Дергая себя за ухо, ходит Петр Артамонов, посматривает на работу. Сочно всхрапывает пила, въедаясь в дерево, посвистывают, шаркая, рубанки, звонко рубят топоры, слышны смачные шлепки извести, и всхлипывает точило, облизывая лезвие топора. Плотники, поднимая балку, поют «Дубинушку», молодой голос звонко выводит:

Пришел к Марье кум Захарий,Кулаком Марью по харе…

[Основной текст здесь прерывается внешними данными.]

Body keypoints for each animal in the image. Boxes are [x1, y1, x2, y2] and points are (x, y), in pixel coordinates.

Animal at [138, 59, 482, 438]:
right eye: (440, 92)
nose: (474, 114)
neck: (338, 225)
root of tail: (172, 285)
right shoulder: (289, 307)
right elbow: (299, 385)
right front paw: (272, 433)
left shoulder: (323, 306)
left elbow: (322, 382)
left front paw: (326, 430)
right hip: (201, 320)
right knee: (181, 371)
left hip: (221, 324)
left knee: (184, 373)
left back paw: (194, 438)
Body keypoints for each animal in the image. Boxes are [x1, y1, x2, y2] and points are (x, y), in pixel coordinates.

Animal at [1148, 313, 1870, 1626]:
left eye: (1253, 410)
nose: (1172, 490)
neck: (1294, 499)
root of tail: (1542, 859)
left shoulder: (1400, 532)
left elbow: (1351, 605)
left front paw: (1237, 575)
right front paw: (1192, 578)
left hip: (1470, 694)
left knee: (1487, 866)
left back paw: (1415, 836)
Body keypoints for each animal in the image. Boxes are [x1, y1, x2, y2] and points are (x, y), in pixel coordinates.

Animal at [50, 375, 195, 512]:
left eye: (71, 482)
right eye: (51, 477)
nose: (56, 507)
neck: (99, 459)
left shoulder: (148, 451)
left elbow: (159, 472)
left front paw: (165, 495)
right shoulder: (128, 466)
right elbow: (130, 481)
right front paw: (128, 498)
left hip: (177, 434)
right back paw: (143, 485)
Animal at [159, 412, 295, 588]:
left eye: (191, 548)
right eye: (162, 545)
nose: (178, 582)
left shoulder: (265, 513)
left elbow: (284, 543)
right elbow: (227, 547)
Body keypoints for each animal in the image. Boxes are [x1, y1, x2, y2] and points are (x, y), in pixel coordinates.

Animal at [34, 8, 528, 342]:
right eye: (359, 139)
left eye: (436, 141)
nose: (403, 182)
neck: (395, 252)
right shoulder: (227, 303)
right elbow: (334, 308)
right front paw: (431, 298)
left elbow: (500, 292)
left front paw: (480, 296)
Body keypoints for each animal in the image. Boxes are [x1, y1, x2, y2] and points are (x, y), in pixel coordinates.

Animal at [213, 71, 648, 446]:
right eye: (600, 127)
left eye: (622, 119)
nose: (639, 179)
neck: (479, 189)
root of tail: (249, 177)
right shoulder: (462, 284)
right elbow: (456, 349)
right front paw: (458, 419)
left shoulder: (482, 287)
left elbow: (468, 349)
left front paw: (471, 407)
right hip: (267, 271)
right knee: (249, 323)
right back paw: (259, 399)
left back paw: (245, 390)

— Грубо поют, — сказал Петр землекопу Вялову, — тот, стоя по колено в песке, ответил:

— Все едино чего петь…

— Как это?

— В словах души нет.

«Непонятный мужик», — подумал Петр, отходя от него и вспоминая, что, когда отец предложил Вялову место наблюдающего за работой, мужик этот ответил, глядя под ноги отцу:

— Нет, я не гожусь на это, не умею людями распоряжаться. Ты меня в дворники возьми…

Отец крепко обругал его.



«Дело Артамоновых» С. Герасимов


…Холодная, мокрая пришла осень, сады покрылись ржавчиной, черные железные леса тоже проржавели рыжими пятнами; посвистывал сырой ветер, сгоняя в реку бледные, растоптанные стружки. Каждое утро к амбару подъезжали телеги, груженные льном, запряженные шершавыми лошадьми. Петр принимал товар, озабоченно следя, как бы эти бородатые, угрюмые мужики не подсунули «потного», смоченного для веса водою, не продали бы простой лен по цене «долгунца». Трудно было ему с мужиками; нетерпеливый Алексей яростно ругался с ними. Отец уехал в Москву, вслед за ним отправилась теща, будто бы на богомолье. Вечерами, за чаем, за ужином, Алексей сердито жаловался:

— Скучно тут жить, не люблю я здешних…

Этим он всегда раздражал Петра.

— Сам-то хорош! Задираешь всех. Хвастать любишь.

— Есть чем, вот и хвастаю.

Встряхивая кудрями, он расправлял плечи, выгибал грудь и, дерзко прищурив глаза, смотрел на братьев, на невестку. Наталья сторонилась его, точно боясь в нем чего-то, говорила с ним сухо.